• _What to work on_
Provide the count of lines below where "Example" occurs, with no other output.
### The data
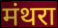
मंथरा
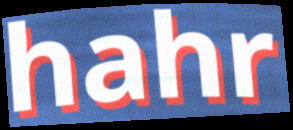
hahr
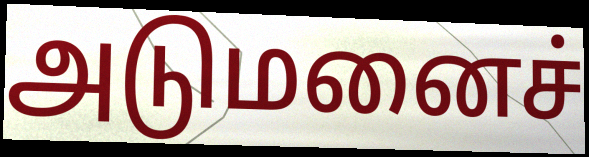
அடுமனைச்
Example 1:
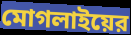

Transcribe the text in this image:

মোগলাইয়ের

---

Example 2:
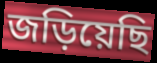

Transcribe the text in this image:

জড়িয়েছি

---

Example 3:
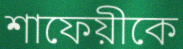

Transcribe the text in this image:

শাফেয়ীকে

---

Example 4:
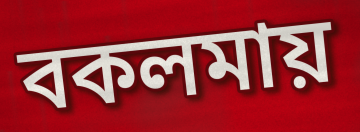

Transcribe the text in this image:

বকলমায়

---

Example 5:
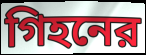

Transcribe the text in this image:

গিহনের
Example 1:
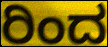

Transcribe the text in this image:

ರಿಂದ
######
• _Worked solution_
6